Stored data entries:
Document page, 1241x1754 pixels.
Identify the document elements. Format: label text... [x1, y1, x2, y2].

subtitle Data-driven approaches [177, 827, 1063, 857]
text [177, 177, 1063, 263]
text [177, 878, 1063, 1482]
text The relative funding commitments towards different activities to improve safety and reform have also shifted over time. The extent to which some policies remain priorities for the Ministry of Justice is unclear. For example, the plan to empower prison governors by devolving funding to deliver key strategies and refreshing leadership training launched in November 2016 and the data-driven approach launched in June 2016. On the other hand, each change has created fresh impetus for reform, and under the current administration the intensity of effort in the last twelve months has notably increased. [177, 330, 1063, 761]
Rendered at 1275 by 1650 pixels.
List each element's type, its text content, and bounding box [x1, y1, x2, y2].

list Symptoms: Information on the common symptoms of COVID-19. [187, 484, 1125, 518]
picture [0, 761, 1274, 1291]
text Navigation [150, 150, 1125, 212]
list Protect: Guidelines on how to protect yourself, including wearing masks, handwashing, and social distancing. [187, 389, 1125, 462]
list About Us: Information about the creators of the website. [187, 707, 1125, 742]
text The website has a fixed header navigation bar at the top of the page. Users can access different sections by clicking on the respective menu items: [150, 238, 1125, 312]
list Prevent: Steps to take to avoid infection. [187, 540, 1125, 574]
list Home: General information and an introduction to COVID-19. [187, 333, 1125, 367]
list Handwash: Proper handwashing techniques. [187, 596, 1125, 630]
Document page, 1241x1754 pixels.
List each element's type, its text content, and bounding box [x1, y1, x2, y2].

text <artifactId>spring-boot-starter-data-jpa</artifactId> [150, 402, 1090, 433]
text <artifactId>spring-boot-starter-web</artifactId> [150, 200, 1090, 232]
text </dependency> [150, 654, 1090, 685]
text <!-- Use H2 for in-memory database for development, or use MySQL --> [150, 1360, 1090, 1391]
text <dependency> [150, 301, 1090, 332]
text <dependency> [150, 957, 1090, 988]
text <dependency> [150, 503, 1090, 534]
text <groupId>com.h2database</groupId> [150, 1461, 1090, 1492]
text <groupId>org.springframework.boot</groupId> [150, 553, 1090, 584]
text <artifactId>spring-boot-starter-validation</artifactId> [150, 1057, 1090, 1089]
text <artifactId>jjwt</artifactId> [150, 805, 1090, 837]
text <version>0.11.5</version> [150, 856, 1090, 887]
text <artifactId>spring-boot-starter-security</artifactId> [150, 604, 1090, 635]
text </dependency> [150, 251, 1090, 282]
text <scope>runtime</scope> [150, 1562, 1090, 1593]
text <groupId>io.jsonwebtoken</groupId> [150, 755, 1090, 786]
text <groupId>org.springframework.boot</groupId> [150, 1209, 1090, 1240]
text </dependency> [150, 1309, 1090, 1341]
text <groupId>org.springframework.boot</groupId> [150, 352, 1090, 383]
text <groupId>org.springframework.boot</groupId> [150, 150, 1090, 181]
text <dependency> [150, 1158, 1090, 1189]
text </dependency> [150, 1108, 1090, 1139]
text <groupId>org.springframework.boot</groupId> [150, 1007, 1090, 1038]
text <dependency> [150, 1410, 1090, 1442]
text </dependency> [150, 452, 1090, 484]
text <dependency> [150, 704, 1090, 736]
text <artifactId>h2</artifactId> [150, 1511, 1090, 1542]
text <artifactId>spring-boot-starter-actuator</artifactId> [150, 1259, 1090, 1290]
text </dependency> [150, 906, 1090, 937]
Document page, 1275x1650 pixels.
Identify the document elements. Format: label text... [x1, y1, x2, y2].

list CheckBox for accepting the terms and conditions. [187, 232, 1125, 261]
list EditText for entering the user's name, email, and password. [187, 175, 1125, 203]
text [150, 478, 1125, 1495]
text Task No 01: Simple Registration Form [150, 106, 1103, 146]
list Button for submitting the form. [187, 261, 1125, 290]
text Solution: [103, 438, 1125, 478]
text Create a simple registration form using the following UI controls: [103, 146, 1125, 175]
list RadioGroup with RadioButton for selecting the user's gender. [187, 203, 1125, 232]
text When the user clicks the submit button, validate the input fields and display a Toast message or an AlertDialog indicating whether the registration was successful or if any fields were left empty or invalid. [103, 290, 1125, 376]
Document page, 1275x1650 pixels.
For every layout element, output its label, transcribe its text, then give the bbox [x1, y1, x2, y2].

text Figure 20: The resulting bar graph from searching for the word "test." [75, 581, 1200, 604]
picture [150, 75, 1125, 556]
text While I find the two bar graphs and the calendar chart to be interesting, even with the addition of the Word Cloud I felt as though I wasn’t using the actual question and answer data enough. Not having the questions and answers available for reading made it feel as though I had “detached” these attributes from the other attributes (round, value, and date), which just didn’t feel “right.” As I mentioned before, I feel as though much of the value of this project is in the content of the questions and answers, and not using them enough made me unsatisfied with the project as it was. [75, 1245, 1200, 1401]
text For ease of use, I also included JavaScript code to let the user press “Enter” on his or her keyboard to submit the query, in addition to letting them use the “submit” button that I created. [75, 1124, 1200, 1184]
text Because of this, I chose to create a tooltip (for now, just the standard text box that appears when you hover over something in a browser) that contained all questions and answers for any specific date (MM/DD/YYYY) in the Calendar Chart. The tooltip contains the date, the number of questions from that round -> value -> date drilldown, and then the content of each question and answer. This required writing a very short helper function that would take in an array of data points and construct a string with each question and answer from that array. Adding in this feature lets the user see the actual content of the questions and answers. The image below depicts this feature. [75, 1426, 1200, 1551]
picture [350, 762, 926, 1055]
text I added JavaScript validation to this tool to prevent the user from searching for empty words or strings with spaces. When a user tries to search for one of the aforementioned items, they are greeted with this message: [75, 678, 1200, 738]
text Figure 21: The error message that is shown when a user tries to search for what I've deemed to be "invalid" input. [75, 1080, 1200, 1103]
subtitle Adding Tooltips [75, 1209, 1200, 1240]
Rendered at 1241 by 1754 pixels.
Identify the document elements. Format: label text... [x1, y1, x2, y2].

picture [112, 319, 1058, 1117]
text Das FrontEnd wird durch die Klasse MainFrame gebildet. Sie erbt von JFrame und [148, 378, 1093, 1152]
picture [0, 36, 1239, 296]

What needs to be done:
Each entry above is to be written out exactly.

The answer:
Document page, 1241x1754 pixels.
Identify the document elements. Format: label text... [x1, y1, x2, y2].

subtitle Data-driven approaches [177, 827, 1063, 857]
text [177, 177, 1063, 263]
text [177, 878, 1063, 1482]
text The relative funding commitments towards different activities to improve safety and reform have also shifted over time. The extent to which some policies remain priorities for the Ministry of Justice is unclear. For example, the plan to empower prison governors by devolving funding to deliver key strategies and refreshing leadership training launched in November 2016 and the data-driven approach launched in June 2016. On the other hand, each change has created fresh impetus for reform, and under the current administration the intensity of effort in the last twelve months has notably increased. [177, 330, 1063, 761]
Rendered at 1275 by 1650 pixels.
List each element's type, its text content, and bounding box [x1, y1, x2, y2].

list Symptoms: Information on the common symptoms of COVID-19. [187, 484, 1125, 518]
picture [0, 761, 1274, 1291]
text Navigation [150, 150, 1125, 212]
list Protect: Guidelines on how to protect yourself, including wearing masks, handwashing, and social distancing. [187, 389, 1125, 462]
list About Us: Information about the creators of the website. [187, 707, 1125, 742]
text The website has a fixed header navigation bar at the top of the page. Users can access different sections by clicking on the respective menu items: [150, 238, 1125, 312]
list Prevent: Steps to take to avoid infection. [187, 540, 1125, 574]
list Home: General information and an introduction to COVID-19. [187, 333, 1125, 367]
list Handwash: Proper handwashing techniques. [187, 596, 1125, 630]
Document page, 1241x1754 pixels.
List each element's type, its text content, and bounding box [x1, y1, x2, y2].

text <artifactId>spring-boot-starter-data-jpa</artifactId> [150, 402, 1090, 433]
text <artifactId>spring-boot-starter-web</artifactId> [150, 200, 1090, 232]
text </dependency> [150, 654, 1090, 685]
text <!-- Use H2 for in-memory database for development, or use MySQL --> [150, 1360, 1090, 1391]
text <dependency> [150, 301, 1090, 332]
text <dependency> [150, 957, 1090, 988]
text <dependency> [150, 503, 1090, 534]
text <groupId>com.h2database</groupId> [150, 1461, 1090, 1492]
text <groupId>org.springframework.boot</groupId> [150, 553, 1090, 584]
text <artifactId>spring-boot-starter-validation</artifactId> [150, 1057, 1090, 1089]
text <artifactId>jjwt</artifactId> [150, 805, 1090, 837]
text <version>0.11.5</version> [150, 856, 1090, 887]
text <artifactId>spring-boot-starter-security</artifactId> [150, 604, 1090, 635]
text </dependency> [150, 251, 1090, 282]
text <scope>runtime</scope> [150, 1562, 1090, 1593]
text <groupId>io.jsonwebtoken</groupId> [150, 755, 1090, 786]
text <groupId>org.springframework.boot</groupId> [150, 1209, 1090, 1240]
text </dependency> [150, 1309, 1090, 1341]
text <groupId>org.springframework.boot</groupId> [150, 352, 1090, 383]
text <groupId>org.springframework.boot</groupId> [150, 150, 1090, 181]
text <dependency> [150, 1158, 1090, 1189]
text </dependency> [150, 1108, 1090, 1139]
text <groupId>org.springframework.boot</groupId> [150, 1007, 1090, 1038]
text <dependency> [150, 1410, 1090, 1442]
text </dependency> [150, 452, 1090, 484]
text <dependency> [150, 704, 1090, 736]
text <artifactId>h2</artifactId> [150, 1511, 1090, 1542]
text <artifactId>spring-boot-starter-actuator</artifactId> [150, 1259, 1090, 1290]
text </dependency> [150, 906, 1090, 937]
Document page, 1275x1650 pixels.
Identify the document elements. Format: label text... [x1, y1, x2, y2].

list CheckBox for accepting the terms and conditions. [187, 232, 1125, 261]
list EditText for entering the user's name, email, and password. [187, 175, 1125, 203]
text [150, 478, 1125, 1495]
text Task No 01: Simple Registration Form [150, 106, 1103, 146]
list Button for submitting the form. [187, 261, 1125, 290]
text Solution: [103, 438, 1125, 478]
text Create a simple registration form using the following UI controls: [103, 146, 1125, 175]
list RadioGroup with RadioButton for selecting the user's gender. [187, 203, 1125, 232]
text When the user clicks the submit button, validate the input fields and display a Toast message or an AlertDialog indicating whether the registration was successful or if any fields were left empty or invalid. [103, 290, 1125, 376]
Document page, 1275x1650 pixels.
For every layout element, output its label, transcribe its text, then give the bbox [x1, y1, x2, y2].

text Figure 20: The resulting bar graph from searching for the word "test." [75, 581, 1200, 604]
picture [150, 75, 1125, 556]
text While I find the two bar graphs and the calendar chart to be interesting, even with the addition of the Word Cloud I felt as though I wasn’t using the actual question and answer data enough. Not having the questions and answers available for reading made it feel as though I had “detached” these attributes from the other attributes (round, value, and date), which just didn’t feel “right.” As I mentioned before, I feel as though much of the value of this project is in the content of the questions and answers, and not using them enough made me unsatisfied with the project as it was. [75, 1245, 1200, 1401]
text For ease of use, I also included JavaScript code to let the user press “Enter” on his or her keyboard to submit the query, in addition to letting them use the “submit” button that I created. [75, 1124, 1200, 1184]
text Because of this, I chose to create a tooltip (for now, just the standard text box that appears when you hover over something in a browser) that contained all questions and answers for any specific date (MM/DD/YYYY) in the Calendar Chart. The tooltip contains the date, the number of questions from that round -> value -> date drilldown, and then the content of each question and answer. This required writing a very short helper function that would take in an array of data points and construct a string with each question and answer from that array. Adding in this feature lets the user see the actual content of the questions and answers. The image below depicts this feature. [75, 1426, 1200, 1551]
picture [350, 762, 926, 1055]
text I added JavaScript validation to this tool to prevent the user from searching for empty words or strings with spaces. When a user tries to search for one of the aforementioned items, they are greeted with this message: [75, 678, 1200, 738]
text Figure 21: The error message that is shown when a user tries to search for what I've deemed to be "invalid" input. [75, 1080, 1200, 1103]
subtitle Adding Tooltips [75, 1209, 1200, 1240]
Rendered at 1241 by 1754 pixels.
Identify the document elements. Format: label text... [x1, y1, x2, y2].

picture [112, 319, 1058, 1117]
text Das FrontEnd wird durch die Klasse MainFrame gebildet. Sie erbt von JFrame und [148, 378, 1093, 1152]
picture [0, 36, 1239, 296]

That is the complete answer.